- Born: Emilio Sierra Baquero 15 September 1891 Fusagasugá, Colombia
- Died: 8 March 1957 (aged 65) Cali, Colombia

= Emilio Sierra =

Colombian musician and composer (1891–1957)

Emilio Sierra Baquero (15 September 1891 – 8 March 1957) was a Colombian musician and composer.
Along with Milcíades Garavito Wheeler he is credited with inventing the Colombian musical genre of rumba criolla.

==Biography==
Emilio Sierra Baquero was born on 15 September 1891 in Fusagasugá, in the Colombian department of Cundinamarca, to Teodomilda Baquero and Vicente Sierra.
As a child he learned to play guitar, tiple, and harmonium.
Beginning in 1906, Sierra directed his local choir in Fusagasugá. He then moved to Bogotá and directed choirs in various towns around the city, including Chía, Chipaque, Zipaquirá, and Girardot.
In November 1921 Sierra married María Espinel Sabogal, with whom he had three children.

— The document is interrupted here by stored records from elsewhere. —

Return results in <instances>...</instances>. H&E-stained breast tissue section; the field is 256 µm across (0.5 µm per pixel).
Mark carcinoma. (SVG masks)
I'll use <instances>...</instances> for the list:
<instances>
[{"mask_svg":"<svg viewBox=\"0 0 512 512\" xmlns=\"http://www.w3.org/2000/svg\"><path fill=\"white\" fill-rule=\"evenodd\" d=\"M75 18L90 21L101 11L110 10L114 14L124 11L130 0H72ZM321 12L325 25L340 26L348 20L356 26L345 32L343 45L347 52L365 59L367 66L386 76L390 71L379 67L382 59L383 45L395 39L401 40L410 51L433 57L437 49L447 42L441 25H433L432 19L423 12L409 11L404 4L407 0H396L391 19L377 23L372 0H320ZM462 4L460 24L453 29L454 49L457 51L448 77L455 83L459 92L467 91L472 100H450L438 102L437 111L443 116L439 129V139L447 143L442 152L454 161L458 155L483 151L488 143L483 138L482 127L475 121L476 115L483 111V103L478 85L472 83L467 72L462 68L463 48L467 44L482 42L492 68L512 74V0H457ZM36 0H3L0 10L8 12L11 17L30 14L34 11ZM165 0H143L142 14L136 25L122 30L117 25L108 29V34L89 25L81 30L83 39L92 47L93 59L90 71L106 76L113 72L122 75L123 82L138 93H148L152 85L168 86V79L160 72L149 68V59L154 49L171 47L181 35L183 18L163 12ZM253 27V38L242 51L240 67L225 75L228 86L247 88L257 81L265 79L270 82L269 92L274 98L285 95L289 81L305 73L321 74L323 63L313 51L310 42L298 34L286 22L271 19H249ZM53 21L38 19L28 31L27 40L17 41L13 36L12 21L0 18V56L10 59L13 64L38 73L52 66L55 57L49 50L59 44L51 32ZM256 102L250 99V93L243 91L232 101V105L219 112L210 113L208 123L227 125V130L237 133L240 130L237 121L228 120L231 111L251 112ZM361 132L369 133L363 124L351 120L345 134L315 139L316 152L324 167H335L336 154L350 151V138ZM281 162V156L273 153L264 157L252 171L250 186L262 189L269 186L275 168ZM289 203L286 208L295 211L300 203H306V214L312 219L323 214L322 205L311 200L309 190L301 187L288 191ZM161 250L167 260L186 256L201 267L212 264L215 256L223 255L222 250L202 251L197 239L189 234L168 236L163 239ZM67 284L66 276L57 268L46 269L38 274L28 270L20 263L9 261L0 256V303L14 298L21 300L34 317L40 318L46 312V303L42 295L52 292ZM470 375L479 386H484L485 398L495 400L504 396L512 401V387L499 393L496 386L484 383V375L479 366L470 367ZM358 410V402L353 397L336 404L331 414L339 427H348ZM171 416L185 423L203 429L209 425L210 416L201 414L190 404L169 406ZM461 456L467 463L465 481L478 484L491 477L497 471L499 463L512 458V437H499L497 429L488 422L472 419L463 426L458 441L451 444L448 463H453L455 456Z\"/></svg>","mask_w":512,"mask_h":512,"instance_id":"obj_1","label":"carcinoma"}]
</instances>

Sierra returned to Bogotá in 1935, and lived there for the next decade. During that time he studied at the National Conservatory, led his own orchestra, and alongside Milcíades Garavito Wheeler is credited with inventing the rumba criolla.
Sierra performed his composition "Vivan los novios" on Radio Santa Fe in 1938, the year it started operating.
He recorded two songs with Matilde Díaz and her sister Elvira.
In 1945 he left Bogotá, and undertook a national musical tour.
He ended up living in Tuluá, where he taught at the Colegio del Pacífico.
In 1946 Sierra was a founder of SAYCO, the Colombian copyright collective, and he served as the first president.

Sierra died on 8 March 1957 in Cali.

==Musical style and compositions==
Sierra composed over 120 songs.
He is known for being one of the first composers of rumba criolla, and his notable compositions in the genre include "Vivan los novios", "Trago a los músicos", and "A juerguiar tocan".
Sierra also composed in the styles of bambuco, pasillo, porro, and bolero.

Several of Sierra's compositions were given lyrics by Luis Eduardo Castillo, Rafael Almanza, and José Joaquín Jiménez. He also wrote some lyrics himself, for example to the song "Mojicón".